The number of getspace
is a worthwhile measure. Part of the QA process is a rather stringent procedure called the “Shuffle QA”. The entire Shuffle QA takes several weeks to run and its running time is directly related to the number of getspace
.
Character Arrays
None of the functions < ≤ ≥ > - ×
are permitted on characters. This is solved by application of ⎕ucs
, converting characters to integers while preserving the ordering.
Putting It All Together
sorted←{
⎕ct←⎕dct←0
⎕fr←1287
d←10|⎕dr ⍵
d∊0 2: ∇ ⎕ucs ⍵
d=9: ∇ 9 11○⍤1 0⊢⍵
~ 0 ∊ (2>⌿⍪⍵) ⍲ <\ 2≠⌿⍪⍵
}
Other Considerations
That ⍵⌷⍨⊂⍋⍵
is sorted is a necessary but not sufficient condition that ⍋⍵
is correct. For example, an “adversary” can supply the following results for ⍋⍵
so that ⍵⌷⍨⊂⍋⍵
is sorted:
?≢⍵
(≢⍵)⍴?≢⍵
¯1↓⍋⍵
∊ i {⊂⍵[?⍨≢⍵]}⌸⍨ ⍵⌷⍨⊂i←⍋⍵
The last expression randomly permutes the grade indices of equal cells, a result which violates the requirement that grade indices of equal cells are in ascending order. That is, grade must be stable.

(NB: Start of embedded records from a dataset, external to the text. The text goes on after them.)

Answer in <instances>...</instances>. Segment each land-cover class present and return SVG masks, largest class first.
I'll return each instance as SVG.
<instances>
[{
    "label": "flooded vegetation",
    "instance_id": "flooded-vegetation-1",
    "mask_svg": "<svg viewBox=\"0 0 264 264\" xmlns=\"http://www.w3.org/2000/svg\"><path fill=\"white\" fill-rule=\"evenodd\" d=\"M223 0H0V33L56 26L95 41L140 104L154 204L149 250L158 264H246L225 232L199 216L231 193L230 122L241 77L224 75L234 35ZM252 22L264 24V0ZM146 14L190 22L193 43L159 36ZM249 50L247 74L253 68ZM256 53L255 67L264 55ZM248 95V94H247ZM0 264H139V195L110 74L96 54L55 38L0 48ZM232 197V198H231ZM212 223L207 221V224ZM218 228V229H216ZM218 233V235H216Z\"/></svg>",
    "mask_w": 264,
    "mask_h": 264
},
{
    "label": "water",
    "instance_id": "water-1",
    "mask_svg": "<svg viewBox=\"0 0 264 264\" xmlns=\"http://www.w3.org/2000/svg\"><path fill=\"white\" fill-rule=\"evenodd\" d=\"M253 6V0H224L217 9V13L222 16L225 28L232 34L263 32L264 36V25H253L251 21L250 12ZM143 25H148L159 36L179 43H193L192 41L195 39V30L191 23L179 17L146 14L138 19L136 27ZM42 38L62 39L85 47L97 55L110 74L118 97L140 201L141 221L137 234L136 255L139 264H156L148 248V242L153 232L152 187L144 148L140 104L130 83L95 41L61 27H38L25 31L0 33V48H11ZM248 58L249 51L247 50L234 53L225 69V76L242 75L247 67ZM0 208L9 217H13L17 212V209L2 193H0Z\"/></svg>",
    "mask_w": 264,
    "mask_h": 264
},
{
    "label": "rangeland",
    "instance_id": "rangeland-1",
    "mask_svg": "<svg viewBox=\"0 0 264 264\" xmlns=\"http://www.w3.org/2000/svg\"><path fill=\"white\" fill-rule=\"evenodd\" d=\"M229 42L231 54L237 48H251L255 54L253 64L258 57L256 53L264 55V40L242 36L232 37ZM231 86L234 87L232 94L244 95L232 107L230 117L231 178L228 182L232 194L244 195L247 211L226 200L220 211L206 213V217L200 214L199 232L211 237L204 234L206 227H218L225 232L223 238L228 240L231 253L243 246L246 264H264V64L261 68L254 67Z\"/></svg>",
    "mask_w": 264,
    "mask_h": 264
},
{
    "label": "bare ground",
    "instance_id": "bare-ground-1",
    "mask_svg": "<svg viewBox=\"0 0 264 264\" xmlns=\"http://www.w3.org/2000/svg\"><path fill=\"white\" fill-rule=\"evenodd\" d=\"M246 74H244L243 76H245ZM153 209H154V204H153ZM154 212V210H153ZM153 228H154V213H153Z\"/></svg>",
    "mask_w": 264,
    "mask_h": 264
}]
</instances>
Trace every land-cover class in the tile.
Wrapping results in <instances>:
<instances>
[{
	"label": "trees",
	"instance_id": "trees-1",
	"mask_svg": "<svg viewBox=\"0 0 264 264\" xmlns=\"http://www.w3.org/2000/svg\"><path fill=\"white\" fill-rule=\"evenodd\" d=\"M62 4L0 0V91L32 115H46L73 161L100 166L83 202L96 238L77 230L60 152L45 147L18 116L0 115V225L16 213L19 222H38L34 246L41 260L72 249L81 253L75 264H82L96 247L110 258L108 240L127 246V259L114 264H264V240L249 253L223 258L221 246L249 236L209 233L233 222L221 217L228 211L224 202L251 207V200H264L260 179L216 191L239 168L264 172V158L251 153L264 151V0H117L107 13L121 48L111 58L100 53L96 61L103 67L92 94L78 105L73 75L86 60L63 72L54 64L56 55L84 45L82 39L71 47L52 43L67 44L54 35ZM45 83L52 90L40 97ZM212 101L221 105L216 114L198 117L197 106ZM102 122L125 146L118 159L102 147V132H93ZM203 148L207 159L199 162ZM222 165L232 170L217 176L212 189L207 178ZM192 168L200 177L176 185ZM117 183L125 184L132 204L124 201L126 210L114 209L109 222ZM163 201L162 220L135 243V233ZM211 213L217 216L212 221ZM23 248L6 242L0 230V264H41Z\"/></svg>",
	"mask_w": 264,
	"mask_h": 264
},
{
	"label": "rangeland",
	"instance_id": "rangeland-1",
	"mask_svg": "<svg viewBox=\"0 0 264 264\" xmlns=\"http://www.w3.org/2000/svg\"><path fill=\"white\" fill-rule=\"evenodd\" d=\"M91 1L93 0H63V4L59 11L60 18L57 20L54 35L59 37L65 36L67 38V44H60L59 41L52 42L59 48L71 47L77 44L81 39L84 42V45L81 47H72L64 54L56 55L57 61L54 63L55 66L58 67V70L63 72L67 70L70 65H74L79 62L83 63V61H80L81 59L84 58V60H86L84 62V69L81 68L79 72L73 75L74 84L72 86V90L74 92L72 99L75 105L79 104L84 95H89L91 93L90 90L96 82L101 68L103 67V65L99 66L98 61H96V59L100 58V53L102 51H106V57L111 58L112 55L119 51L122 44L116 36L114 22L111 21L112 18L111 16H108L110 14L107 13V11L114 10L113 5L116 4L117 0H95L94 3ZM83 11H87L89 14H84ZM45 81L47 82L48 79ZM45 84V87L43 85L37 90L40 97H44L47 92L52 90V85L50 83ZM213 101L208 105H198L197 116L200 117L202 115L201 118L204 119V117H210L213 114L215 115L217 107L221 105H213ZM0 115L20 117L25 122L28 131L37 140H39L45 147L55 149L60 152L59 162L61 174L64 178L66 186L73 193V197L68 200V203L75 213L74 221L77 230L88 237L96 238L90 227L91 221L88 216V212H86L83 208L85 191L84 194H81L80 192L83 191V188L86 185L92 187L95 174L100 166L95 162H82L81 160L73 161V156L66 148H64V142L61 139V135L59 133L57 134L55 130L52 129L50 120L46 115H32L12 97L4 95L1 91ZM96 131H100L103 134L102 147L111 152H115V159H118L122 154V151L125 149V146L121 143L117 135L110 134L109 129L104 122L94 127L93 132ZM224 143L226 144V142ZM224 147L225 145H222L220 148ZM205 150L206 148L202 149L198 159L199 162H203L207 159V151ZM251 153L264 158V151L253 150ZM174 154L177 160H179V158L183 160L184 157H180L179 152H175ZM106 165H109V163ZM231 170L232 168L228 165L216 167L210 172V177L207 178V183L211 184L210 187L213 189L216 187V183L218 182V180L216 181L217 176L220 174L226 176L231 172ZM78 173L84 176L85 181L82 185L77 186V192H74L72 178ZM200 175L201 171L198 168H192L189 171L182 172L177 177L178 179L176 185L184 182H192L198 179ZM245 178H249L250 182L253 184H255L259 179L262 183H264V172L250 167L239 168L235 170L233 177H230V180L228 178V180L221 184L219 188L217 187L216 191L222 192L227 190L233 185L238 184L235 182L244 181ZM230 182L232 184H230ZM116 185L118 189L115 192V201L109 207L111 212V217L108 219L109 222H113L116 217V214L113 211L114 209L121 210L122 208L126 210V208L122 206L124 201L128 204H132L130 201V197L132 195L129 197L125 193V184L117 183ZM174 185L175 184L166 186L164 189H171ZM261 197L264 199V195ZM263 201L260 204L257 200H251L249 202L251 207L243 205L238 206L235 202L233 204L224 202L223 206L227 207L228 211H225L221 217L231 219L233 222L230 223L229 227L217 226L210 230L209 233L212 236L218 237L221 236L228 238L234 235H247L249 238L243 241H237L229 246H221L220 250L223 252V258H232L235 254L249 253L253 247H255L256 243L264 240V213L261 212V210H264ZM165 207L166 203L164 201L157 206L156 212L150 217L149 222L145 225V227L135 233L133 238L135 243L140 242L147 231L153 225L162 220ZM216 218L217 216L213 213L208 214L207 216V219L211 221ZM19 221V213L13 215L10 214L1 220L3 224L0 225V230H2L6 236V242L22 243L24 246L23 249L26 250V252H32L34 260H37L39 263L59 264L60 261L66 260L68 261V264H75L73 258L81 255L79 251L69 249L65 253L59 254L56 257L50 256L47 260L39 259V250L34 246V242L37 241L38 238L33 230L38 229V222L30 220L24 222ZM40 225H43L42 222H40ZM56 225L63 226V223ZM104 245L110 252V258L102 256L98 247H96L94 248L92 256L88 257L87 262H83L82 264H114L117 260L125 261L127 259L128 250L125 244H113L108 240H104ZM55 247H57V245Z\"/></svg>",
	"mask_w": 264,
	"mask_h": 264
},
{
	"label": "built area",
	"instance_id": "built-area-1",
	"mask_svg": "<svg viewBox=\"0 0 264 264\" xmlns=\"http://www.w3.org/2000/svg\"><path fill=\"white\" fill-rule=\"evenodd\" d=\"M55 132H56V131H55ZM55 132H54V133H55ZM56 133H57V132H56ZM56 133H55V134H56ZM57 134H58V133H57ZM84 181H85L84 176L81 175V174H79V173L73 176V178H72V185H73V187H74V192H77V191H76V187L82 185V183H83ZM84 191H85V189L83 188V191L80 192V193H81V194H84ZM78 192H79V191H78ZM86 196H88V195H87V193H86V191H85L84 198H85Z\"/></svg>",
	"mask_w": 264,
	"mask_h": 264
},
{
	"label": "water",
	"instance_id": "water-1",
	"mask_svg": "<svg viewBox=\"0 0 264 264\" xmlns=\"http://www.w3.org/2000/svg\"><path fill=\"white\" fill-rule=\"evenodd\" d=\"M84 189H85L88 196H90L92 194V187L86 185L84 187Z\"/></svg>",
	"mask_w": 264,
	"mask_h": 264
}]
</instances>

In Dyalog APL version 17.0, grade has been extended to work on non-simple arrays, the much discussed TAO, total array ordering. Checking that a non-simple array is sorted without using grade requires facilities discussed in the paper TAO Axioms and is beyond the scope of this note.
“None of the functions – × are permitted on characters.”

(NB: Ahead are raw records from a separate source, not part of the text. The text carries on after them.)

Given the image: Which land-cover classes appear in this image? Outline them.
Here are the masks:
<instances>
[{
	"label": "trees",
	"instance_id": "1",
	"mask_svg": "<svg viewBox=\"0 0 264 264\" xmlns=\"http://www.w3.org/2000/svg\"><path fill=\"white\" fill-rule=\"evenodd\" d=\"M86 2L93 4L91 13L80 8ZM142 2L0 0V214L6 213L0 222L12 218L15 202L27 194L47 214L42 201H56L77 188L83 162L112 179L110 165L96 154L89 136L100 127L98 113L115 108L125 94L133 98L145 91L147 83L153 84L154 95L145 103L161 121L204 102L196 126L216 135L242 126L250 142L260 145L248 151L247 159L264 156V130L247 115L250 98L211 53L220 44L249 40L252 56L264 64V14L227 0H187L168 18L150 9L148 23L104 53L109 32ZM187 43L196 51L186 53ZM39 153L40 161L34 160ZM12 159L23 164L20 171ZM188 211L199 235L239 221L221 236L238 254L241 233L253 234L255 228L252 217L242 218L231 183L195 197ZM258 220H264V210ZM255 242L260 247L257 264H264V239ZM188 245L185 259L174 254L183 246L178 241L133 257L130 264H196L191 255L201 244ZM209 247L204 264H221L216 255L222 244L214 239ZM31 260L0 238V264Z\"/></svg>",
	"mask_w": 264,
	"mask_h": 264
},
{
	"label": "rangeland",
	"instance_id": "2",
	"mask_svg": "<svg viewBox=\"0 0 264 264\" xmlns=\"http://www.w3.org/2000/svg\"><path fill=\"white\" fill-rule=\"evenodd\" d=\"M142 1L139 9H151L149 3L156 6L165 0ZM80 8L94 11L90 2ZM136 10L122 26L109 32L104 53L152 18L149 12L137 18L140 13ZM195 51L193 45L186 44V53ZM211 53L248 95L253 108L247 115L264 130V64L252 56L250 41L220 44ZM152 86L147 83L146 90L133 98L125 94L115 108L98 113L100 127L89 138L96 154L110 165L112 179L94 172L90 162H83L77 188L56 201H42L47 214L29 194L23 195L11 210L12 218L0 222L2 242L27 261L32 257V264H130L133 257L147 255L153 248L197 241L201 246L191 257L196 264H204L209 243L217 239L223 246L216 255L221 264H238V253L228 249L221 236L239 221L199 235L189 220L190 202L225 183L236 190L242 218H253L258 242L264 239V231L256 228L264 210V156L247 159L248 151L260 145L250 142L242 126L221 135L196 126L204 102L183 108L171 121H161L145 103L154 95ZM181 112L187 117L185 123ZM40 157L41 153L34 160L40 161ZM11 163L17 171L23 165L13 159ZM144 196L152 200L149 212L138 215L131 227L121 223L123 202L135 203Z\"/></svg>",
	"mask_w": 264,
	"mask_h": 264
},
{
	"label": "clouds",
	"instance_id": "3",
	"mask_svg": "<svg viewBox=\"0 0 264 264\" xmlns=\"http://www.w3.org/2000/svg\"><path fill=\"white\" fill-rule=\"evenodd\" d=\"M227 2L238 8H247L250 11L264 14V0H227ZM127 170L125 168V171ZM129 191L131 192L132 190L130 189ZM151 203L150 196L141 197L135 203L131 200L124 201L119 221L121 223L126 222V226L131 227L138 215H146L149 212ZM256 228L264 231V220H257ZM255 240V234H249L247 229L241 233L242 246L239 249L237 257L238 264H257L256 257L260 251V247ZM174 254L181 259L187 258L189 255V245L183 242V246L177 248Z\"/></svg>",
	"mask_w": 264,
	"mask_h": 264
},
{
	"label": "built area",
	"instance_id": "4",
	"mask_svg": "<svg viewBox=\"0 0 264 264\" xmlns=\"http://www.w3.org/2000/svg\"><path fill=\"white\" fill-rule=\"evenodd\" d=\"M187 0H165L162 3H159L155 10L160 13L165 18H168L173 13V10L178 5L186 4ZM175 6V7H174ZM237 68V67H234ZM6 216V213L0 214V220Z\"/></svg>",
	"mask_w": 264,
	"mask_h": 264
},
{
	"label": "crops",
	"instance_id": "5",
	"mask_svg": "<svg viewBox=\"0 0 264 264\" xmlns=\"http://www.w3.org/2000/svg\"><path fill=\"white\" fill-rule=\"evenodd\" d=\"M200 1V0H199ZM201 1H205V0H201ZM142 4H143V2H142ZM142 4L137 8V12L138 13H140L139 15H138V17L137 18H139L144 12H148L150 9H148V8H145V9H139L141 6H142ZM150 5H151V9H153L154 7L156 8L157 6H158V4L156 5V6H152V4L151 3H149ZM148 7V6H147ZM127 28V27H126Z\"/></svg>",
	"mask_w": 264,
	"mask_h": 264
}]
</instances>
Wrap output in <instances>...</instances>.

Those anybody know the rationale behind this design decision ?
In the original APL, extending the comparatives to characters was problematic on two accounts:
– There was no standard on how characters compare to each other applicable across systems.
– Ideally you’d want to compare character _vectors_ and not just individual characters, for example so that ‘first’ ≤ ‘last’ would be 1. But the comparatives are already specified as _scalar functions_ and ‘first’≤’last’ would signal LENGTH ERROR.